# [Records supplied]
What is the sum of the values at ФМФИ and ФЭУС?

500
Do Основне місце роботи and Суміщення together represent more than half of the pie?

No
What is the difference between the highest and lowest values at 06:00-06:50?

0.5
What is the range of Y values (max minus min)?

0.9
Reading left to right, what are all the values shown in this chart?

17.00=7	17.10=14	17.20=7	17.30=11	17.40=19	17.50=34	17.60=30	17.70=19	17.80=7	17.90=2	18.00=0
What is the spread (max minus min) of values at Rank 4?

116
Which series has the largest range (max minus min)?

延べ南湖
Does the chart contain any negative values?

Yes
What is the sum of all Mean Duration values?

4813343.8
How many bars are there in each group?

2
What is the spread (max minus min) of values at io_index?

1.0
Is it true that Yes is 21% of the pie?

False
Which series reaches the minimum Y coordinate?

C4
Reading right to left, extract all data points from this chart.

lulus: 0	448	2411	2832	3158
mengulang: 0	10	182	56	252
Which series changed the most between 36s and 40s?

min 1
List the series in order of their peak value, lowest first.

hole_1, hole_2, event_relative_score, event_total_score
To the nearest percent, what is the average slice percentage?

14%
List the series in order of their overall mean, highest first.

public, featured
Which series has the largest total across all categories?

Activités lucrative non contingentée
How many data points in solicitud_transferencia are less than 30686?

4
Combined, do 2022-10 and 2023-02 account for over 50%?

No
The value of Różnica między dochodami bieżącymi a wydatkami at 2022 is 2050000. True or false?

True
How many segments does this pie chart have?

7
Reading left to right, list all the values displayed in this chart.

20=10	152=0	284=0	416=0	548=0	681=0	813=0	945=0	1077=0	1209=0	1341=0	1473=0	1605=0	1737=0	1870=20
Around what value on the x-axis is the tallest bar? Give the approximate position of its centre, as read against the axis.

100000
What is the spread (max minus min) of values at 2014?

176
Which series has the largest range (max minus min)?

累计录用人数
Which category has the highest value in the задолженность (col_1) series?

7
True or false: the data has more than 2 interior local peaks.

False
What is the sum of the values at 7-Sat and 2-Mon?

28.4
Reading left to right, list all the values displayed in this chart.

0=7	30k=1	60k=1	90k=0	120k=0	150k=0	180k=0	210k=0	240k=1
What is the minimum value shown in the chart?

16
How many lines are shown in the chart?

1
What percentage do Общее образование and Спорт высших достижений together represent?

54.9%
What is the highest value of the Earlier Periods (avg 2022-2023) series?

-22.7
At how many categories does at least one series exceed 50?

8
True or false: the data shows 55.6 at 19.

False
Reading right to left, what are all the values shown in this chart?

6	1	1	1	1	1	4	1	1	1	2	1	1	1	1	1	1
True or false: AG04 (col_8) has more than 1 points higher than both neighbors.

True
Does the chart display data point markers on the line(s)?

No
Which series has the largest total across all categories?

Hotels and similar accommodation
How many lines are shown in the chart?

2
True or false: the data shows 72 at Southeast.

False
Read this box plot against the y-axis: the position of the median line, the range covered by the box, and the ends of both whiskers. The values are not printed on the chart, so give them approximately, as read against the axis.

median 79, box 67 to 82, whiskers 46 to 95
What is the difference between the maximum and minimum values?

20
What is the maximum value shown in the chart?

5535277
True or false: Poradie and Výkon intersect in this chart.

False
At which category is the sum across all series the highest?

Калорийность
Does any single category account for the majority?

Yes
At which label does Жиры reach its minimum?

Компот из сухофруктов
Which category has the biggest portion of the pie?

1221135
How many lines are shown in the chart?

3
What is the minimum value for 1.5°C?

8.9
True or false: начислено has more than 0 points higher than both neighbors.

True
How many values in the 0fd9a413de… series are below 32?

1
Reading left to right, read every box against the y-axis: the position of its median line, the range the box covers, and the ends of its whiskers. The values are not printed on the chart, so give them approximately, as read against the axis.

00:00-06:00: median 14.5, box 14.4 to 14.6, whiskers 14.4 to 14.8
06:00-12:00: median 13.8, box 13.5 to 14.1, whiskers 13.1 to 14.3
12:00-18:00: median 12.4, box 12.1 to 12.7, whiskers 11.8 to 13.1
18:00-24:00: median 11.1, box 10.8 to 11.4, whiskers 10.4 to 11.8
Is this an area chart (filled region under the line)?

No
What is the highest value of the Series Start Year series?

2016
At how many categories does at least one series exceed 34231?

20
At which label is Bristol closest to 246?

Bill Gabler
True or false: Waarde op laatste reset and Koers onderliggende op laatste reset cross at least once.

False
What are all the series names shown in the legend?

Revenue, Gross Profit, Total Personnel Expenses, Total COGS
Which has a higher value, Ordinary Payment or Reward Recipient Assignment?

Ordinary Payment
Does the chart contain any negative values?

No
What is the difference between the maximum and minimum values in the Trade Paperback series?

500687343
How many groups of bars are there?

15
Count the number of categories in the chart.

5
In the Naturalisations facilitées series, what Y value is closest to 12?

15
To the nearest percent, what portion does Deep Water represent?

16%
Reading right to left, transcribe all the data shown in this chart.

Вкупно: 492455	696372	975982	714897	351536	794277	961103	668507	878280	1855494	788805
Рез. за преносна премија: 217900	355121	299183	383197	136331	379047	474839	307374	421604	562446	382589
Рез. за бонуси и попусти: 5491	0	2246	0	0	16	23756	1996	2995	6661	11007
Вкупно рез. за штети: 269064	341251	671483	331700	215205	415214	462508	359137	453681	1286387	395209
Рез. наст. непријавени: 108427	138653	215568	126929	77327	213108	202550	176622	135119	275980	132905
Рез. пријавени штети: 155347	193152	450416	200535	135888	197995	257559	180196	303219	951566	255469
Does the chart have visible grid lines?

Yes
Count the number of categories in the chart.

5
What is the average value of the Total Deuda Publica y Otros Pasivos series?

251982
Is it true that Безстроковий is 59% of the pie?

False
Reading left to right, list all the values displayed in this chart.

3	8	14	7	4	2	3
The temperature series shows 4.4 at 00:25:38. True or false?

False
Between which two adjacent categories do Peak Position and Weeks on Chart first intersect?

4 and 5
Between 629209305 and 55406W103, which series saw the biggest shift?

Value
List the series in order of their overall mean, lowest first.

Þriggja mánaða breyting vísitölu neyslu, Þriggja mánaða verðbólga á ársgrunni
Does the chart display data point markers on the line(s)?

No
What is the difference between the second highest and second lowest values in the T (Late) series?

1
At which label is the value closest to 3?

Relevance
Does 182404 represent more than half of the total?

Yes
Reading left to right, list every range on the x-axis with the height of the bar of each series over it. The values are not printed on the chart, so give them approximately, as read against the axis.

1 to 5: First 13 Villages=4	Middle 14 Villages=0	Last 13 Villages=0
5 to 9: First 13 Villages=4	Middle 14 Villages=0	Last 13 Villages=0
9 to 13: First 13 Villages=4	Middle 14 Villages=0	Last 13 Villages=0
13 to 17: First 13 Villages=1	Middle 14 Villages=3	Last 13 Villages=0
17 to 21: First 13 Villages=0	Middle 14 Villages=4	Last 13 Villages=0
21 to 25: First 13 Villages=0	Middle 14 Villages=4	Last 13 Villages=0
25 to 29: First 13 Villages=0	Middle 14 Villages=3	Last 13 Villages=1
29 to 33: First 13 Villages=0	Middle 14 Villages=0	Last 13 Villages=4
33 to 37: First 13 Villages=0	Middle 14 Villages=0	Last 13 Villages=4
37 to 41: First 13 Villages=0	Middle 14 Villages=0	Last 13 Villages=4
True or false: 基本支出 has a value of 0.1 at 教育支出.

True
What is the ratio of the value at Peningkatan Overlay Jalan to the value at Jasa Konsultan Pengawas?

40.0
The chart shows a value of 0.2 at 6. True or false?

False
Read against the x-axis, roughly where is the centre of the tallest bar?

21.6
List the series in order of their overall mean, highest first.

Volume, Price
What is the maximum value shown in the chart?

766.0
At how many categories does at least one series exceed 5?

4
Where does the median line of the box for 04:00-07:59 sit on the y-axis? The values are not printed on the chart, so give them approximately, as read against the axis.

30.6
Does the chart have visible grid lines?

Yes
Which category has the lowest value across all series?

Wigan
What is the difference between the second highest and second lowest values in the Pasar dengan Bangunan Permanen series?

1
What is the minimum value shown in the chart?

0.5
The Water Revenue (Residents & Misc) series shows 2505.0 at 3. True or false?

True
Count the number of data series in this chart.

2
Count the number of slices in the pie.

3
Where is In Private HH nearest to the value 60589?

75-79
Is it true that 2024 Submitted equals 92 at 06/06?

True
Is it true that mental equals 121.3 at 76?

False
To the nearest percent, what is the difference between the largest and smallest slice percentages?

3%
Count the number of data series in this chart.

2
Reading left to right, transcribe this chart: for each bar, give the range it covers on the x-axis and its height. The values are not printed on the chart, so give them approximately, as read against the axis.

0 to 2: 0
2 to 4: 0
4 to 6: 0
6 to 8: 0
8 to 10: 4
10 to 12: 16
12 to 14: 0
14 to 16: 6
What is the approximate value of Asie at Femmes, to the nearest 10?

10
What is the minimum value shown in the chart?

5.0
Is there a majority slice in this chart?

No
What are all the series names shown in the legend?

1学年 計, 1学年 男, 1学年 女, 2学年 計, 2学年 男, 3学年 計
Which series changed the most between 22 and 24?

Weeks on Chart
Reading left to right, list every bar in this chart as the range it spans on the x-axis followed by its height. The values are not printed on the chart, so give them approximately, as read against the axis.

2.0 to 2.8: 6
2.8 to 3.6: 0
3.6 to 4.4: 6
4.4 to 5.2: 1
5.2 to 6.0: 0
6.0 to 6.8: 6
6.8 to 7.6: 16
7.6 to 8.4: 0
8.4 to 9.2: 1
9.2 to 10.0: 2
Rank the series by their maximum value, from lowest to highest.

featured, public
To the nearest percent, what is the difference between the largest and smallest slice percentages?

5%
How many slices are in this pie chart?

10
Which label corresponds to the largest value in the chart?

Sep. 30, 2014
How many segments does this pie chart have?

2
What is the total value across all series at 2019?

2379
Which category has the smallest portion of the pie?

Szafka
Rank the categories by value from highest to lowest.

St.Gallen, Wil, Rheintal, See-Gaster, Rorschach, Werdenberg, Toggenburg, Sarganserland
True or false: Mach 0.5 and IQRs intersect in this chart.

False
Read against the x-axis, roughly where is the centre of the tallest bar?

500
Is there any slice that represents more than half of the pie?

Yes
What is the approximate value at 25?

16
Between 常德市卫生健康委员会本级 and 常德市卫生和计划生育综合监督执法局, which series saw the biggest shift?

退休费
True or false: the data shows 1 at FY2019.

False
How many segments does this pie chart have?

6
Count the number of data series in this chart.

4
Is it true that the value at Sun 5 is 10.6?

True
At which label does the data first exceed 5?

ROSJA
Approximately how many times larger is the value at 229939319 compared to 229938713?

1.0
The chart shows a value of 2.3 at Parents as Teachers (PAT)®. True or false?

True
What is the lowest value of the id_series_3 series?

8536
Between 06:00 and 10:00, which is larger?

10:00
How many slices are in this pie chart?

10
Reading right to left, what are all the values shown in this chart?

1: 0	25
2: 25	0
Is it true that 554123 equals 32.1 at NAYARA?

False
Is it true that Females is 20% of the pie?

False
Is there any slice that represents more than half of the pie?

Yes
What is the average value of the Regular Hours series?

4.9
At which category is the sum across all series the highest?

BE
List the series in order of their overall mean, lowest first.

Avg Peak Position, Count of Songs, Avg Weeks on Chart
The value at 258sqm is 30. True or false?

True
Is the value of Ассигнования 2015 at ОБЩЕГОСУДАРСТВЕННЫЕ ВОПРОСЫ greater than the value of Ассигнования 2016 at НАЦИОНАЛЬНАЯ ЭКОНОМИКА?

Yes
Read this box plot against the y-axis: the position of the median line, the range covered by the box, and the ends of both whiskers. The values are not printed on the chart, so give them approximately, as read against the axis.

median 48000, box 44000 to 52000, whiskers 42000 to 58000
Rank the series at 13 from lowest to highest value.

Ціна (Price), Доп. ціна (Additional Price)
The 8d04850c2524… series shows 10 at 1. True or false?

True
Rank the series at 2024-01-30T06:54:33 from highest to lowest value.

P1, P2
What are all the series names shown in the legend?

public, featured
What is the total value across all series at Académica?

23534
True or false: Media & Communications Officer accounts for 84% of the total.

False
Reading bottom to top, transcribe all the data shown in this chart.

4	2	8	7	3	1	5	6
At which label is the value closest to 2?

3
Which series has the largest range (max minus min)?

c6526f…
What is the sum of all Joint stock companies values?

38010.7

# [Work task]
Reproduce the records from the first line through the line containing "What is the range", substituting "numbers" for each "values" and changing nothing else.

# [Response to the task]
What is the sum of the numbers at ФМФИ and ФЭУС?

500
Do Основне місце роботи and Суміщення together represent more than half of the pie?

No
What is the difference between the highest and lowest numbers at 06:00-06:50?

0.5
What is the range of Y numbers (max minus min)?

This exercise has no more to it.